Drama is no better. Owning the kids for a week before the play or musical causes impact on their academic standing. You cannot expect students in a block schedule to eschew homework more than 10% of the quarter and escape with an unscathed GPA. "Oh, they have plenty of time to work on their homework in the green room." Are you for real? That place is bedlam. Plotting multivariate equations is probably best done in peace and quiet.

Sadly, the "battle lines," if you will, are firmly drawn in the sand, complete with stereotypical personality types. Protectors of academic achievement are cast as unidimensional people overly focused on GPA (nerds). Sports enthusiasts are cast as dumb jocks who never grew beyond their "glory days" as the high school sport star. Drama is and always has been, well, dramatic. You'll NEVER change that thinking. Has anybody thought to ask the kids what they think of this?
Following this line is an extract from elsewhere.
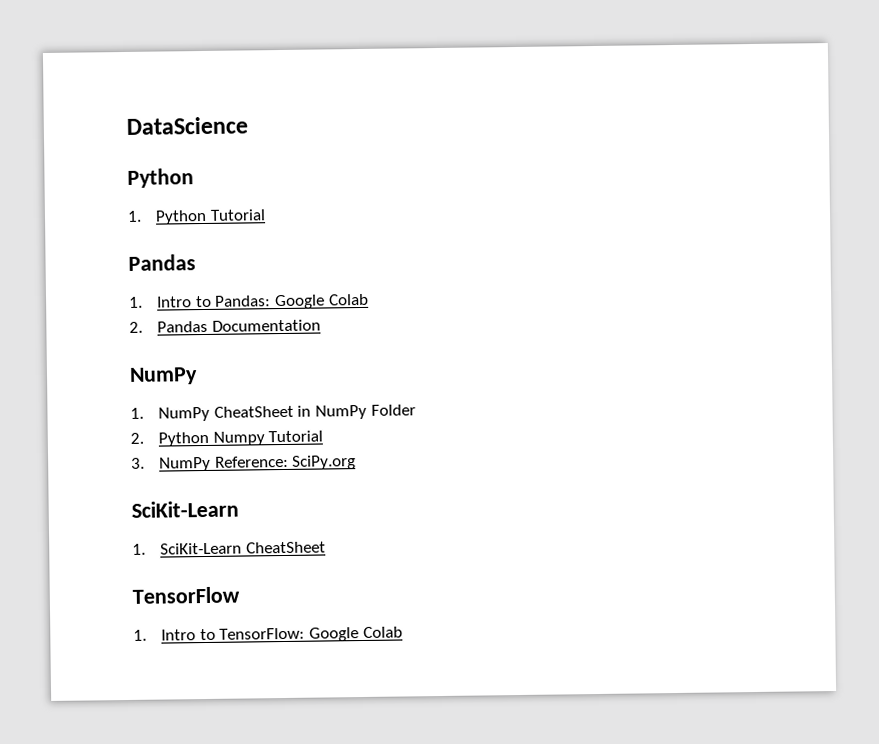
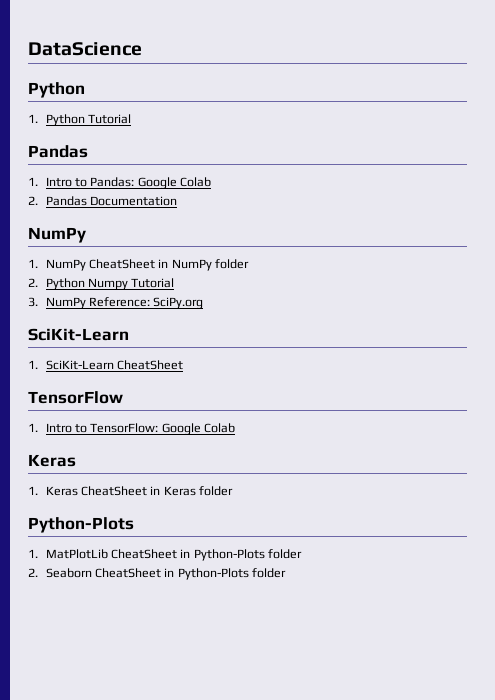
[370,404,416,416] Folder -> [215,259,250,269] folder
(403, 632) none -> [28,454,76,467] [28,486,234,496] [28,517,134,533] [28,549,303,561] [28,568,287,580] // Keras // 1. Keras CheatSheet in Keras folder // Python-Plots // 1. MatPlotLib CheatSheet in Python-Plots folder // 2. Seaborn CheatSheet in Python-Plots folder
They couldn't do any worse than the adults "in charge."

2 comments:

Anonymous said...

Melissa I was wondering if you were going to do a article on open enrollment, how it works and what it can end up costing the district if we have to make up the difference for kids who open enroll from a district with a lower tax base.

Mr Woulfe has the visuals but I think people need a more involved explanation than what I can give.

You do a much better job on these things. You know the money involved and all that fun stuff.

sceone

Katy said...

Look for an article in the near future in the Review on this very topic!